Une validation nécessaire
Le Québec bénéficie de congés parentaux particulièrement souples et généreux, ce qui est loin d’être le cas partout. À l’heure où plusieurs nations travaillent à bonifier ou faire évoluer leurs propres prestations parentales, les données probantes s’avèrent indispensables. « Ce type d’études permet d’apporter des arguments scientifiques solides, qui étayent l’importance des congés de maternité pour le développement de l’enfant, affirme Marine Corniou, rédactrice en chef de Québec Science. Il est rare qu’une découverte en sciences sociales se hisse en tête du palmarès; je pense que cela reflète les préoccupations de la population et confirme la pertinence, pour un magazine comme le nôtre, de couvrir aussi ces enjeux. »

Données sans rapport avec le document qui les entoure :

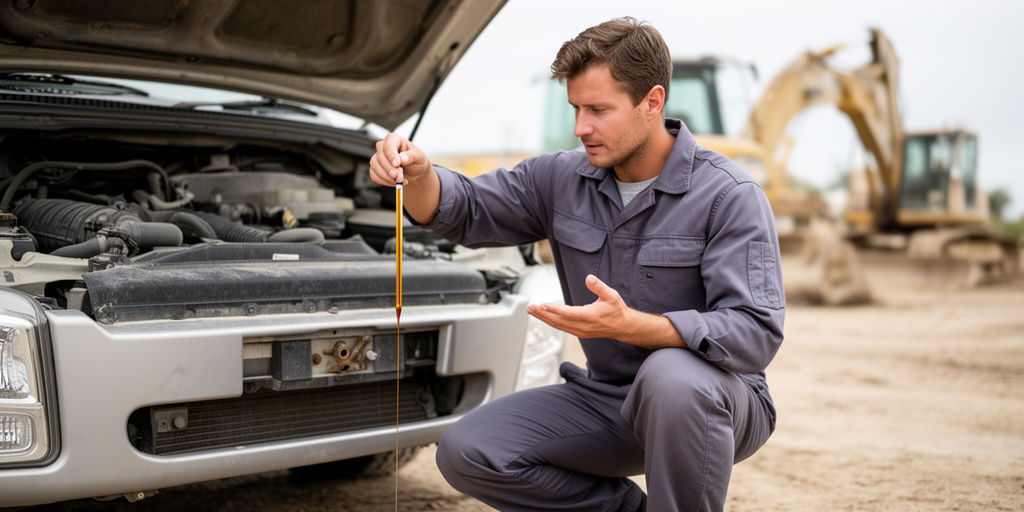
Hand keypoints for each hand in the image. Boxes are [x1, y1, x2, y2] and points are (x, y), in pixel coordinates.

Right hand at [369, 132, 431, 185]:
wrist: (414, 172)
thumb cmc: (416, 161)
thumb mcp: (419, 157)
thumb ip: (411, 156)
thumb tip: (402, 158)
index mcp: (394, 139)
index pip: (388, 145)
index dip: (391, 155)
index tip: (397, 164)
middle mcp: (384, 147)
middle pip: (380, 156)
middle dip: (390, 169)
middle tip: (399, 177)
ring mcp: (378, 157)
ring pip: (375, 166)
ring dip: (387, 176)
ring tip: (400, 180)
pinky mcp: (375, 168)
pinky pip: (374, 175)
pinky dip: (384, 181)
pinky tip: (394, 182)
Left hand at [526, 274, 685, 348]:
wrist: (623, 326)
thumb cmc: (616, 310)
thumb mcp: (611, 295)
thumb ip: (599, 286)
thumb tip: (589, 278)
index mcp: (589, 316)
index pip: (568, 313)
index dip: (554, 310)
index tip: (542, 305)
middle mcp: (583, 326)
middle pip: (558, 321)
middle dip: (542, 315)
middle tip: (530, 308)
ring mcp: (580, 331)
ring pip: (558, 326)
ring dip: (544, 319)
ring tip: (532, 311)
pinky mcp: (579, 333)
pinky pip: (562, 328)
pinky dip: (551, 322)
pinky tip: (544, 317)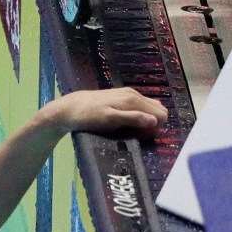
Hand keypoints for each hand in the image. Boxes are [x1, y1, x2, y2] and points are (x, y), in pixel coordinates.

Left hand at [44, 87, 167, 138]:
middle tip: (137, 135)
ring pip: (149, 107)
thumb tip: (154, 121)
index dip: (156, 128)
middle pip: (158, 109)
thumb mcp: (110, 121)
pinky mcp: (121, 96)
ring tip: (131, 130)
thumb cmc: (89, 117)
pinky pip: (139, 106)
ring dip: (146, 120)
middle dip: (153, 124)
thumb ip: (132, 119)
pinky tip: (126, 123)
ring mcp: (128, 94)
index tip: (142, 137)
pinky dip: (139, 116)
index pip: (161, 113)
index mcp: (133, 100)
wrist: (70, 108)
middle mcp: (133, 94)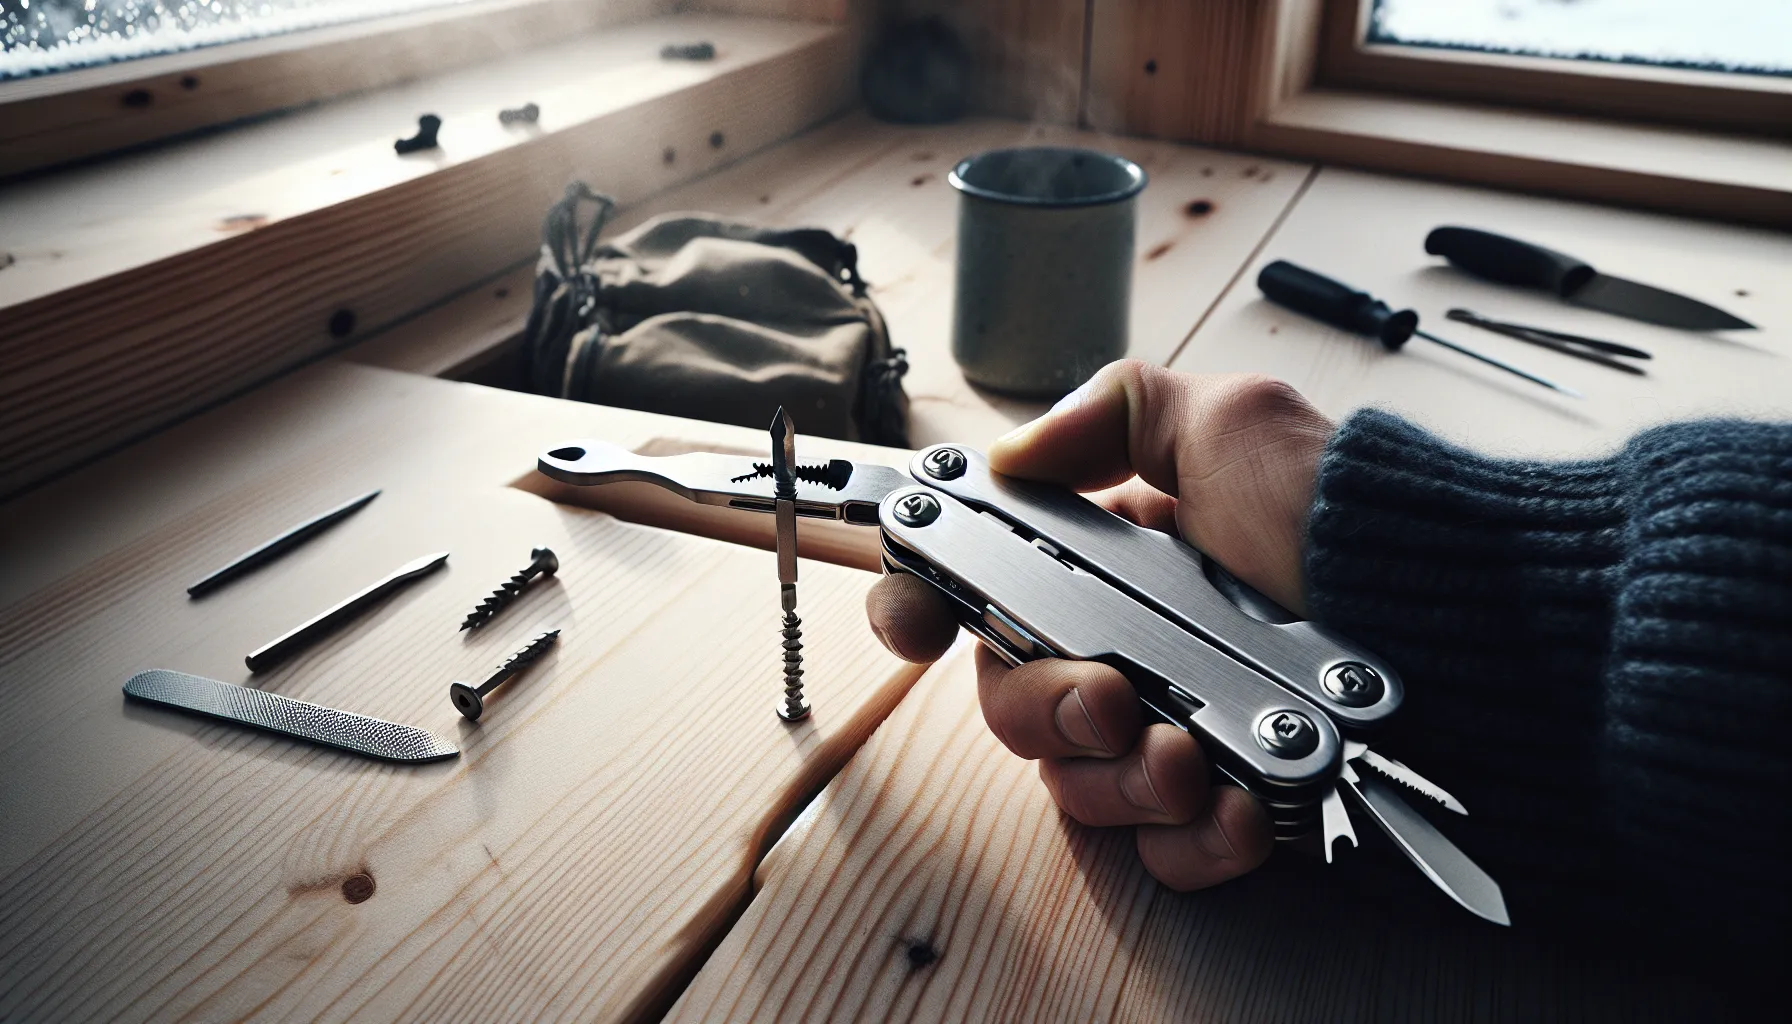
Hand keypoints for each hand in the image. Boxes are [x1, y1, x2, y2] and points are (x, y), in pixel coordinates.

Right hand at [866, 361, 1333, 889]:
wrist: (1477, 631)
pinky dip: (1187, 837)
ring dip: (1117, 775)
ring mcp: (1178, 729)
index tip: (914, 623)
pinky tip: (1228, 806)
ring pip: (1078, 781)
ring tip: (1186, 756)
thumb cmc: (1356, 523)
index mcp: (1116, 558)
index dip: (926, 603)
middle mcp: (1133, 645)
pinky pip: (1161, 848)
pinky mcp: (1226, 805)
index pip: (985, 585)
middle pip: (1012, 699)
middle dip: (1042, 704)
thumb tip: (1012, 452)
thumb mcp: (1236, 425)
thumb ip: (1115, 414)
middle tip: (1106, 696)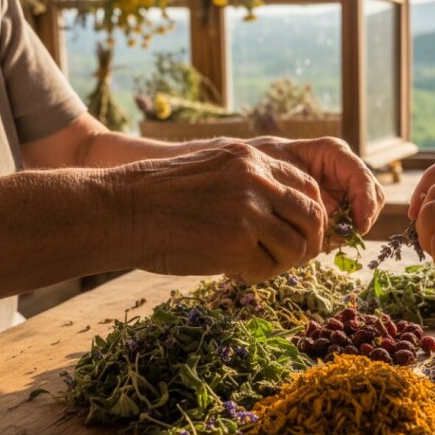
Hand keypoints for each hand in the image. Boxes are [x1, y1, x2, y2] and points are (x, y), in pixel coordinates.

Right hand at [114, 143, 326, 283]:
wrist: (121, 209)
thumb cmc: (160, 195)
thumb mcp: (214, 170)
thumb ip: (251, 184)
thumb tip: (286, 216)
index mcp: (252, 159)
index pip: (308, 186)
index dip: (311, 214)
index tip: (301, 232)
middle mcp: (257, 180)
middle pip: (313, 217)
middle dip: (309, 243)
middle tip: (293, 258)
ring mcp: (250, 211)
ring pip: (296, 247)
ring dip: (281, 263)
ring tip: (254, 265)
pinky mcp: (237, 243)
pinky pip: (267, 268)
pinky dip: (255, 275)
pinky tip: (234, 271)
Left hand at [246, 136, 385, 233]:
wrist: (247, 174)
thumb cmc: (260, 162)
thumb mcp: (273, 165)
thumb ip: (294, 181)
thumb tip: (315, 207)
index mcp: (332, 153)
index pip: (361, 176)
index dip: (365, 202)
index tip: (359, 225)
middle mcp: (342, 172)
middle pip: (373, 196)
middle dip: (365, 217)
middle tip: (349, 237)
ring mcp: (341, 194)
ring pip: (365, 214)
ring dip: (353, 230)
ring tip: (330, 240)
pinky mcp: (335, 213)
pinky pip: (347, 229)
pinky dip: (340, 238)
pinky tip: (320, 242)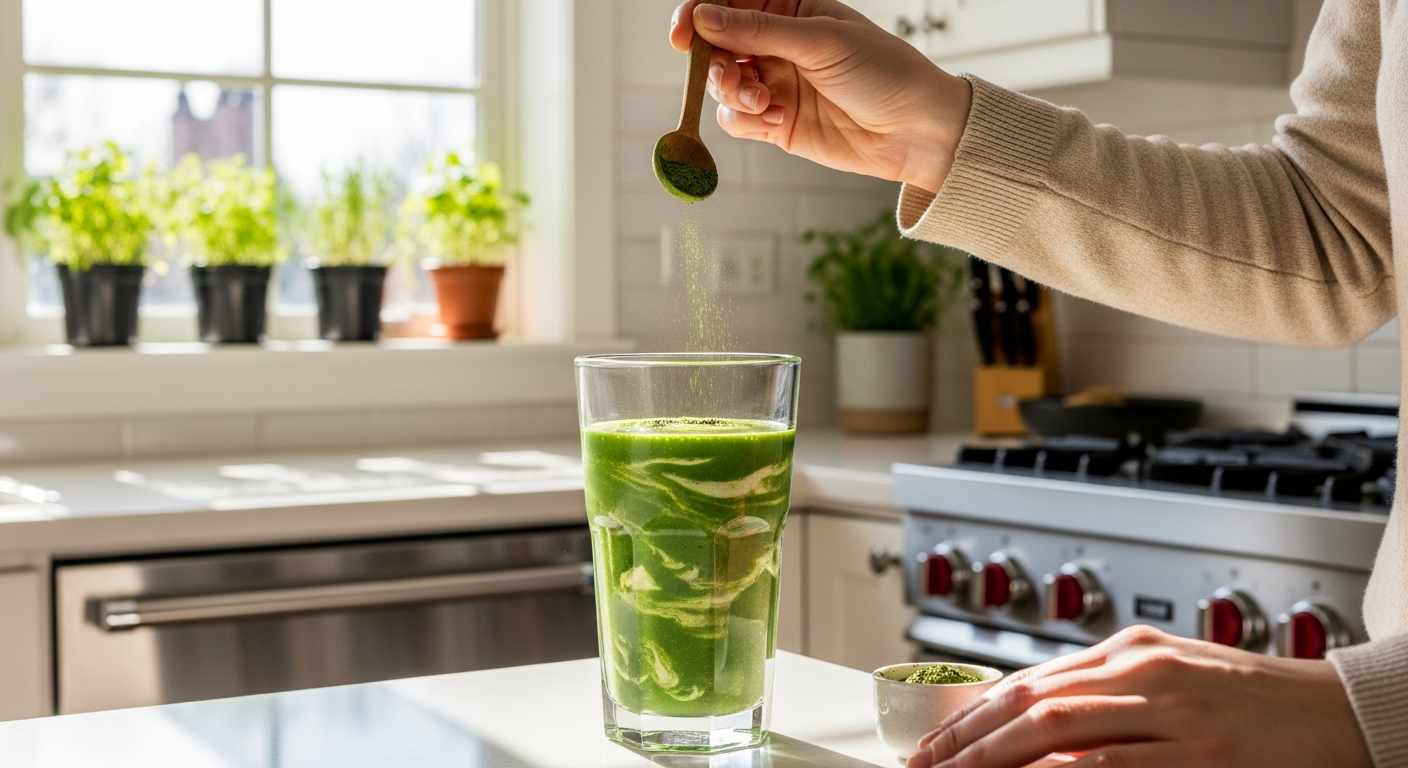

Poursuivre sur cette lancée
Cette reconnaissance de Québec Science a un impact certain sur la suite des travaux : « J’ai prévu poursuivre cette étude en examinant de manière plus granulaire et raffinée la contribution du congé parental (incluant le congé paternel) à la santé mentale des parents et à la santé cognitive et mentale du jeune enfant. », mentionne la professeure Garon-Carrier.
À court terme (printemps-été 2024), elle sera en mesure d’accéder aux données administratives du Régime québécois d’assurance parentale, couplées aux données de l’enquête Grandir au Québec (l’Étude longitudinale du développement des enfants du Québec – 2e édition), ce qui lui permettra de dresser un premier portrait des profils d’utilisateurs des congés parentaux (incluant un profil de non-utilisateurs). Nul doute que nous restons aux aguets pour connaitre la suite…
Ont aussi participé à cette découverte : Arya Ansari de l’Université d’État de l’Ohio, aux États-Unis, et Rachel Margolis de l’Université Western Ontario.